But a funny thing happened when her miles were about to expire: American said nothing. And so, without so much as a warning, 46,000 of her hard-earned miles expired.
Here’s what happened to Hall, in her own words:
I have been an AAdvantage member for many years. I took my first trip on American in 1947 and I was one of the early members of their Junior Stewardess Club — a bit embarrassing, now that I am 75 years of age, but it shows the immense loyalty and affection I have had for American all of these years.
When I went to check on my mileage, which should have been around 46,000 miles, it showed that I had zero miles in my account. I called them up and was told that after 18 months of no activity, they cancel the miles. Then, I asked them why they didn’t let me know of such a “rule,” and was told they sent it to me in an e-mail, to which I responded, “If I ever would have received something like that in an e-mail, I would have taken care of it right away and not let my mileage lapse.”

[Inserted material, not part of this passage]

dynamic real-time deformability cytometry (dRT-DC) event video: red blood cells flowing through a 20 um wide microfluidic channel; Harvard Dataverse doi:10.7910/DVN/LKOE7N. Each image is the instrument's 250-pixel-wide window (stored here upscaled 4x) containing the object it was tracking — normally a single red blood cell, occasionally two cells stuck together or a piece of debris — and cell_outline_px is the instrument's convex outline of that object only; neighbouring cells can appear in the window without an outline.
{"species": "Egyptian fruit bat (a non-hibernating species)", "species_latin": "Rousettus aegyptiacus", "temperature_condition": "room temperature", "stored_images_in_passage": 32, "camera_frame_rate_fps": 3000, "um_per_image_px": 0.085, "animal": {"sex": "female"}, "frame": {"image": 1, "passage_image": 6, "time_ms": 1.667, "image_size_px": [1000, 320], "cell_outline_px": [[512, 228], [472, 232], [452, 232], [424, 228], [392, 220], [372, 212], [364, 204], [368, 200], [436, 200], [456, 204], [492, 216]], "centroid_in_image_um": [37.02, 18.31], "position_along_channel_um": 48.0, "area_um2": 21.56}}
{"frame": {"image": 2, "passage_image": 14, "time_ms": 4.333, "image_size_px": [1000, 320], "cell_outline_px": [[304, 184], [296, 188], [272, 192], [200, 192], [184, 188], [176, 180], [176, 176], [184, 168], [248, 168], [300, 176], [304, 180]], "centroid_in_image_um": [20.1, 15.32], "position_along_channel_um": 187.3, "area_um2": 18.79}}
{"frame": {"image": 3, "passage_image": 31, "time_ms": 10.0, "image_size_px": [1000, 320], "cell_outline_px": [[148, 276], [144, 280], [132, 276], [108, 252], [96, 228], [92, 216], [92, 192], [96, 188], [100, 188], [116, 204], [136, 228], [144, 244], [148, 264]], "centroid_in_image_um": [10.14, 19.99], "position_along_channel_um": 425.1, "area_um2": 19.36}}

I then told them that they send me all sorts of advertising at least two-to-three times each week, why couldn’t they have contacted me the same way?
Do you think that you would be able to help me?
Yes, I can.
I realize that I’ve been taking some heat in the comments of my site for helping people who should have known better, and that’s fine. But I, for one, buy Hall’s argument that American could have done a better job letting her know her miles were about to expire. I believe airlines intentionally say as little as possible about expiring miles because they want miles to expire. (And for good reason — the industry has trillions of unredeemed miles out there.)
I contacted American on behalf of Hall, a loyal and longtime customer. A few days ago, I got the following email from her:
I have had a couple of telephone calls from American Airlines today, the last one was at 7:08 this evening and was from Terra Clark, from their AAdvantage Desk. She was wonderful, Chris, and even will see that I receive my mileage back (a one-time thing, as she explained it).
Heaven knows my level of appreciation for your work in my behalf knows no bounds right now. How does one simply say, “Thank you,” to a non-emotional computer screen, when I am positively jubilant!?! Thank you, Chris.
I’m happy to help, and grateful to American for reversing its decision.
American could have done a better job of letting her know her miles were about to vanish, but beyond that, the airline certainly should have been able to see the value of returning 46,000 miles to someone who had been flying American for more than 60 years, when she initially contacted the company.